But the problem is that marketing and community have different goals.

How I distinguish Marketing and Community

Marketing is how you get them in the door.

Community is their experience once they’re in the door.

If you’re building community, you’re giving members a sense of belonging and identity. You’re facilitating interactions between them and helping them form relationships. You’re creating an amazing customer experience.

So marketing goals might be:

  • Reach
  • Traffic
  • Signups
  • New customers created
  • Followers
  • Awareness

Community goals look more like:

  • Happiness (NPS)
  • Retention
  • Active users
  • Return customers
  • Referrals
  • Product feedback

Now imagine if you had someone doing marketing but being judged by community goals and metrics. Or the more common mistake of judging a community professional by marketing goals and metrics.

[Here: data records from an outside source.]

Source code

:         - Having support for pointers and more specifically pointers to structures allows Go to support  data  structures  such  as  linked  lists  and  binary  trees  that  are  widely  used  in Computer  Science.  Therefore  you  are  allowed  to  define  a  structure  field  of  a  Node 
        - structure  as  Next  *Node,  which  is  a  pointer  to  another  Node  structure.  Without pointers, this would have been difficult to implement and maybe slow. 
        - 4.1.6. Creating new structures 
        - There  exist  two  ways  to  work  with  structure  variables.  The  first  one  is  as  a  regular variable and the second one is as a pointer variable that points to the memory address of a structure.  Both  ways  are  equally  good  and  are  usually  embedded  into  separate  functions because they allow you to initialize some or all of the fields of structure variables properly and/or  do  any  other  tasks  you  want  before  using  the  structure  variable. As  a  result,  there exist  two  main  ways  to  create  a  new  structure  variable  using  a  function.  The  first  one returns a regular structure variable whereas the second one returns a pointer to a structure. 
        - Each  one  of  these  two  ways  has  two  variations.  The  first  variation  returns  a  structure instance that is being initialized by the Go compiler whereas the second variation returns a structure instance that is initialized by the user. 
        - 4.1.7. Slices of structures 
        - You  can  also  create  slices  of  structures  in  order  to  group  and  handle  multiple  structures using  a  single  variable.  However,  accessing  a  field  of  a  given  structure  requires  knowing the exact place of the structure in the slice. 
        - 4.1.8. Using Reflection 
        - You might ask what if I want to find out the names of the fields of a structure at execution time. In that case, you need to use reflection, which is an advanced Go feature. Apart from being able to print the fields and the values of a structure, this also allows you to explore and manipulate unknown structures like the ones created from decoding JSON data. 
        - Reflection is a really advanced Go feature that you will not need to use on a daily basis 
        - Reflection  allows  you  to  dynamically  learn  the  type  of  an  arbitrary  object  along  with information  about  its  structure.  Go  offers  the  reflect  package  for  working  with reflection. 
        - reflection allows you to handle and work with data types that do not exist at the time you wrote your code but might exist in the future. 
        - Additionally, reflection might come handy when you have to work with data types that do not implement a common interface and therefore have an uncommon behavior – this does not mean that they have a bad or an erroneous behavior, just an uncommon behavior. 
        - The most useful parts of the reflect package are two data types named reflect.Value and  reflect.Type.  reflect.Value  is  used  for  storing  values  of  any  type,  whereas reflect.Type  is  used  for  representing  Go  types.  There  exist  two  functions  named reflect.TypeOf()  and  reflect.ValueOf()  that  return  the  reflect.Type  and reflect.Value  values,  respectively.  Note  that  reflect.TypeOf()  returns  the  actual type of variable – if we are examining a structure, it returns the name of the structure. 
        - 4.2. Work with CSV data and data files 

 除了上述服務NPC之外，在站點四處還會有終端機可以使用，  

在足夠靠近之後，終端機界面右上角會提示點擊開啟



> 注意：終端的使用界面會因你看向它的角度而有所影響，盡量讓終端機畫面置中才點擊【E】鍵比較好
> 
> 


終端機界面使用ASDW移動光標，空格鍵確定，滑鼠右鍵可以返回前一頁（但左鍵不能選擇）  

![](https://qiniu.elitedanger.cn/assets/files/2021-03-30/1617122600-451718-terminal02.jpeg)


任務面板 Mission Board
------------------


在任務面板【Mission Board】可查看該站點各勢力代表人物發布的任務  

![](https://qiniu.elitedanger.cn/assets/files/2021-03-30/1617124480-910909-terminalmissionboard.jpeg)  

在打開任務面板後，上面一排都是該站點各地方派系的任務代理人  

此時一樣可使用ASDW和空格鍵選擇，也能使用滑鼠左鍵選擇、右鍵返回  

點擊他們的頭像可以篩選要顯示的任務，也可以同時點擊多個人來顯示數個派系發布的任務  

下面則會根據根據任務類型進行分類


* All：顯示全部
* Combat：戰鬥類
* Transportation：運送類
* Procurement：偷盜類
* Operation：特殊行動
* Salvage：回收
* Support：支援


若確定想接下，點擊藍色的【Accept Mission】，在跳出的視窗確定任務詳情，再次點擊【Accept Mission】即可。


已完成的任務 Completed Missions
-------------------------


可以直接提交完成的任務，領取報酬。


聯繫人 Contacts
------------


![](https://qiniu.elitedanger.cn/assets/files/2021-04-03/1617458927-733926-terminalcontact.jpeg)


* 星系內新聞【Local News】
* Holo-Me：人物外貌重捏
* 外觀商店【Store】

To make matters more difficult, many marketing metrics are possible to track immediately while community metrics can take much longer to truly track and understand. Therefore ROI is easier to show for marketing than it is for community.

Community and marketing working together

Obviously, like any other part of your team, community and marketing are connected. Your brand has a belief, a culture, an identity tied to it. It’s that identity and culture that often drives the culture of the community. It’s what binds members together.

Lyft is a great example of a company whose marketing, culture and community are very well aligned.

It’s not community vs marketing in a competition, though it might seem that way sometimes when they compete for resources within a company. Do you focus more on adding more customers or on improving the experience of your existing customers? It’s a question every business has to answer at different points in its lifetime.

Community and marketing can even overlap in a few places…

  • You can find ambassadors from within your community to participate in an ambassador campaign, getting more people in the door
  • Word of Mouth, or referral marketing can be improved by creating a customer community and encouraging them to refer others
  • Your community can contribute content or stories that you can use for marketing
  • Marketing and community can both be used to give people a sense of identity tied to a brand

It’s also true that you can have one person do both marketing and community. For early stage startups with small teams, it’s not uncommon for a single person to take on multiple roles.

What’s important is that you realize they are different roles with different goals and different metrics. Even if it’s one person doing it. Even if you call it Community Management.

I’m excited for the day when I no longer have to have this conversation and write these posts. The good news is I think we’re getting closer. As I see more and more companies hiring for true community roles, it’s clear that companies are starting to get it.